Use ALTER USER to modify an existing user's search path. These changes overwrite all non-system schemas in the search path, including $USER. System schemas are untouched. Changes to a user's search path take effect only when the user starts a new session; current sessions are unaffected.

For example, the following statements modify agent007's search path, and grant access privileges to schemas and tables that are on the new search path:

=> ALTER USER agent007 SEARCH_PATH store, public;
ALTER USER
=> GRANT ALL ON SCHEMA store, public TO agent007;
GRANT PRIVILEGE
=> GRANT SELECT ON ALL TABLES IN SCHEMA store, public TO agent007;
GRANT PRIVILEGE
=> \c - agent007
You are now connected as user "agent007".
=> SHOW SEARCH_PATH;
    name     |                     setting
-------------+-------------------------------------------------
 search_path | store, public, v_catalog, v_monitor, v_internal
(1 row)

To verify a user's search path, query the system table USERS:

=> SELECT search_path FROM USERS WHERE user_name='agent007';
                   search_path
-------------------------------------------------
 store, public, v_catalog, v_monitor, v_internal
(1 row)

To revert a user's search path to the database default settings, call ALTER USER and set the search path to DEFAULT. For example:

=> ALTER USER agent007 SEARCH_PATH DEFAULT;
ALTER USER
=> SELECT search_path FROM USERS WHERE user_name='agent007';
                    search_path
---------------------------------------------------
 "$user", public, v_catalog, v_monitor, v_internal
(1 row)

Ignored search path schemas

Vertica only searches among existing schemas to which the current user has access privileges.

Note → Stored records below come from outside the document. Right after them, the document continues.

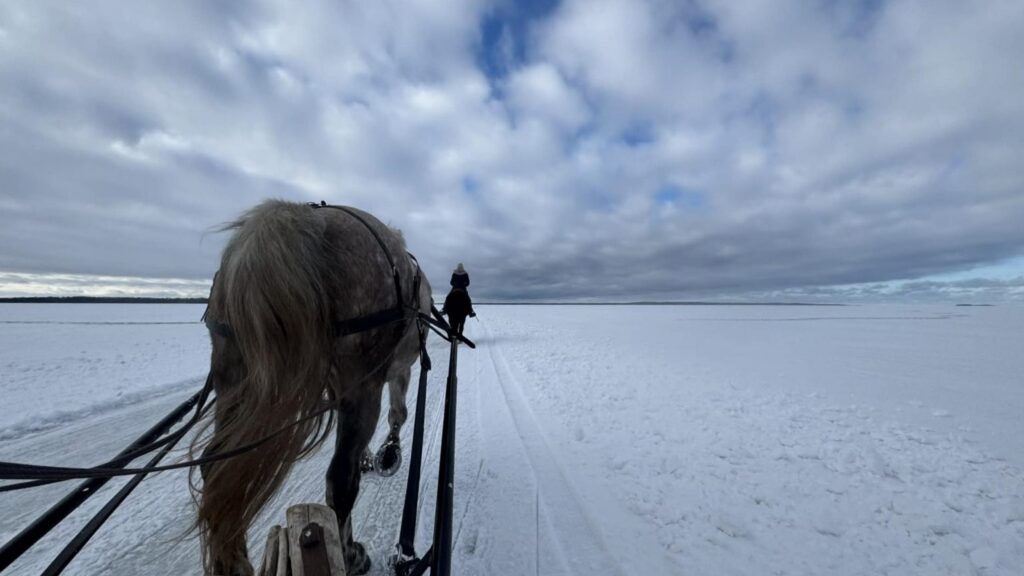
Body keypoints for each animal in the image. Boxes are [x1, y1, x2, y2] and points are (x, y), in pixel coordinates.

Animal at [194, 199, 431, 576]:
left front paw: (372, 456)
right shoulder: (394, 371)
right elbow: (399, 412)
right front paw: (388, 453)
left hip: (231, 375)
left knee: (217, 470)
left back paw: (234, 563)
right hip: (361, 378)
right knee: (341, 478)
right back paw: (350, 555)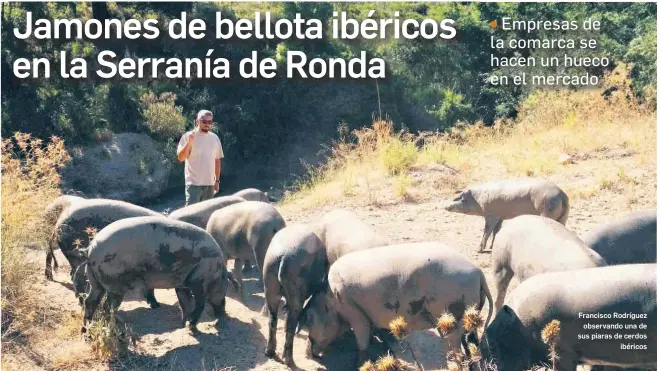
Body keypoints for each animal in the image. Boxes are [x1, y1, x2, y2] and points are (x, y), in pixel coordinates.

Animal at [79, 215, 240, 334]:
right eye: (225, 287)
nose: (224, 314)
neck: (218, 270)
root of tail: (90, 250)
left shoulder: (182, 283)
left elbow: (184, 302)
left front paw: (183, 323)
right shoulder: (199, 281)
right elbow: (199, 303)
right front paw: (192, 327)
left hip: (95, 281)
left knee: (90, 301)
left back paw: (86, 332)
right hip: (115, 284)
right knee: (107, 306)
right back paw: (115, 328)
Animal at [262, 224, 326, 366]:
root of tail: (284, 257)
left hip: (269, 279)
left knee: (272, 319)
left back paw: (270, 353)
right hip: (296, 284)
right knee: (291, 323)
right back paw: (289, 361)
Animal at [296, 241, 492, 370]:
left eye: (309, 322)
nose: (307, 354)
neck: (331, 300)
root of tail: (478, 272)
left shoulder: (353, 310)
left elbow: (362, 337)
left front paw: (359, 364)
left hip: (452, 311)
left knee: (457, 348)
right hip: (466, 313)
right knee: (470, 343)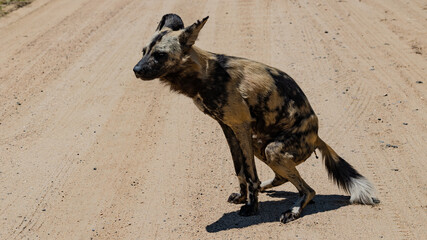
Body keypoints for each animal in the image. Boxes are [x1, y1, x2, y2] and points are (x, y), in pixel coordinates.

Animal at [135, 13, 382, 223]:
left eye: (160, 55)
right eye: (143, 51)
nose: (136, 70)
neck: (203, 74)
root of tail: (317, 136)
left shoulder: (240, 126)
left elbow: (249, 174)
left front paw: (251, 208)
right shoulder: (229, 128)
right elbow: (240, 170)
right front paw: (243, 198)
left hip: (273, 149)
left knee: (309, 190)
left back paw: (293, 210)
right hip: (259, 144)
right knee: (285, 177)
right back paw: (269, 188)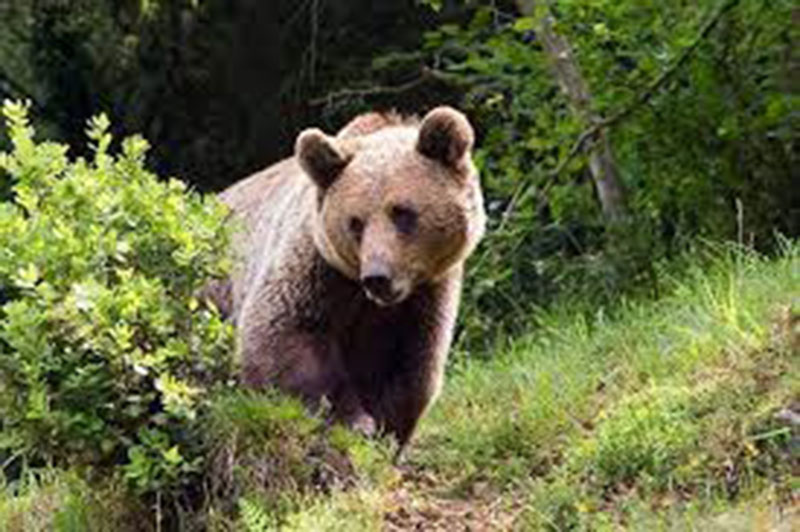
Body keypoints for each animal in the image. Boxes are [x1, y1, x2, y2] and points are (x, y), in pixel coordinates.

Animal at [212, 105, 484, 454]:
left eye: (402, 212)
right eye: (356, 222)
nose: (377, 277)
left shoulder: (425, 296)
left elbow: (409, 367)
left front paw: (383, 431)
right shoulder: (317, 271)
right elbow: (283, 335)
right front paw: (353, 421)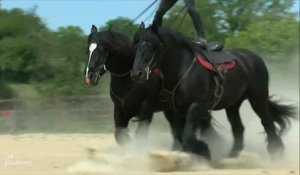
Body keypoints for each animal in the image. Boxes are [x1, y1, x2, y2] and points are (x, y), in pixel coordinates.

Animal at [131, 24, 296, 160]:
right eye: (136, 46)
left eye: (151, 46)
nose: (136, 73)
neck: (183, 70)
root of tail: (254, 58)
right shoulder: (176, 110)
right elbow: (180, 134)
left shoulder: (196, 106)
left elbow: (188, 136)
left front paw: (203, 150)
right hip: (233, 105)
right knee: (238, 128)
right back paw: (231, 156)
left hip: (257, 98)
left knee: (267, 122)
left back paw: (276, 152)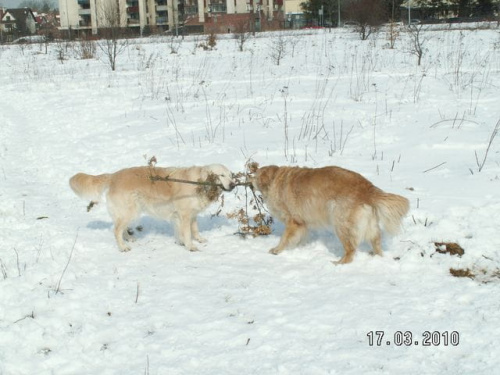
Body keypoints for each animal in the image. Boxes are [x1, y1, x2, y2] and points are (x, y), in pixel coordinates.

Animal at [69, 165, 235, 251]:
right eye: (221, 175)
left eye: (231, 175)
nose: (233, 185)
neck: (199, 183)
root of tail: (113, 176)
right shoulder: (184, 215)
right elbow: (187, 232)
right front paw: (190, 246)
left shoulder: (190, 215)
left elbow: (193, 229)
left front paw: (196, 239)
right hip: (130, 210)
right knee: (116, 230)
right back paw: (123, 247)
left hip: (130, 211)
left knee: (121, 227)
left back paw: (129, 238)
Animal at [252, 166, 408, 266]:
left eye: (256, 175)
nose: (249, 178)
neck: (276, 180)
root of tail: (368, 188)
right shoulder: (303, 224)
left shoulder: (294, 221)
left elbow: (285, 238)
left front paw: (276, 250)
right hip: (370, 226)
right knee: (376, 244)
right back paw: (376, 256)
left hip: (340, 223)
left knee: (351, 250)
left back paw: (339, 263)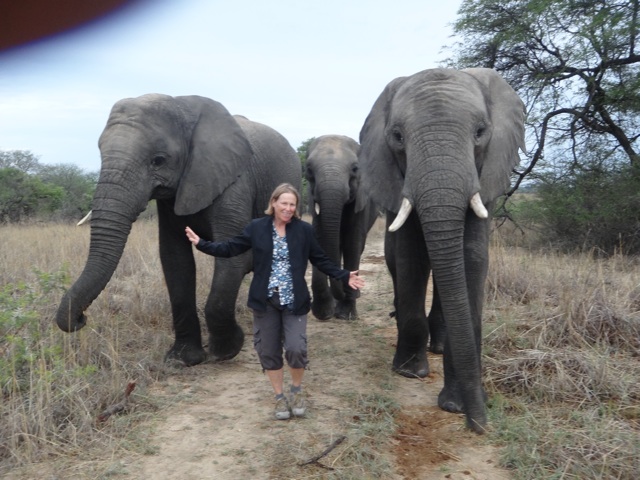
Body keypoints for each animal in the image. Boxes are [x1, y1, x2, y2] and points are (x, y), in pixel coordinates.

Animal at [55, 93, 302, 367]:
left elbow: (233, 256)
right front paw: (183, 359)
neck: (182, 106)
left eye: (158, 160)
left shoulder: (234, 182)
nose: (81, 319)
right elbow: (175, 260)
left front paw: (225, 351)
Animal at [304, 135, 378, 320]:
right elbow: (320, 239)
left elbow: (352, 243)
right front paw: (324, 312)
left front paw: (346, 315)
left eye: (355, 168)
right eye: (308, 169)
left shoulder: (361, 201)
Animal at [356, 68, 526, 432]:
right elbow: (413, 258)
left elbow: (471, 258)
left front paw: (456, 405)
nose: (479, 424)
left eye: (480, 132)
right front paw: (409, 373)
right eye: (397, 136)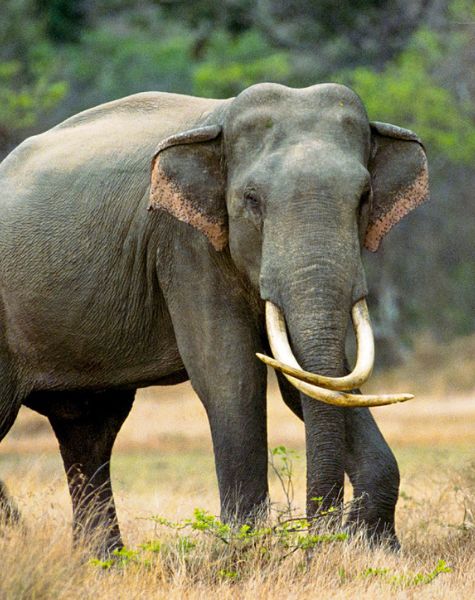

If a schema in the search path does not exist or the user lacks access privileges to it, Vertica silently excludes it from the search. For example, if agent007 lacks SELECT privileges to schema public, Vertica silently skips this schema. Vertica returns with an error only if it cannot find the table anywhere on the search path.

Setting session search path

Vertica initially sets a session's search path from the user's profile. You can change the current session's search path with SET SEARCH_PATH. You can use SET SEARCH_PATH in two ways:

• Explicitly set the session search path to one or more schemas. For example:

  
  => \c - agent007
  You are now connected as user "agent007".
  dbadmin=> SHOW SEARCH_PATH;
      name     |                      setting
  -------------+---------------------------------------------------
   search_path | "$user", public, v_catalog, v_monitor, v_internal
  (1 row)
  
  => SET SEARCH_PATH TO store, public;
  SET
  => SHOW SEARCH_PATH;
      name     |                     setting
  -------------+-------------------------------------------------
   search_path | store, public, v_catalog, v_monitor, v_internal
  (1 row)
  

• Set the session search path to the database default:

  
  => SET SEARCH_PATH TO DEFAULT;
  SET
  => SHOW SEARCH_PATH;
      name     |                      setting
  -------------+---------------------------------------------------
   search_path | "$user", public, v_catalog, v_monitor, v_internal
  (1 row)
  

SET SEARCH_PATH overwrites all non-system schemas in the search path, including $USER. System schemas are untouched.

5 - Creating objects that span multiple schemas

Vertica supports views that reference tables across multiple schemas. For example, a user might need to compare employee salaries to industry averages. In this case, the application queries two schemas:

• Shared schema IndustrySchema for salary averages

• Private schema HRSchema for company-specific salary information

Best Practice: When creating objects that span schemas, use qualified table names. This naming convention avoids confusion if the query path or table structure within the schemas changes at a later date.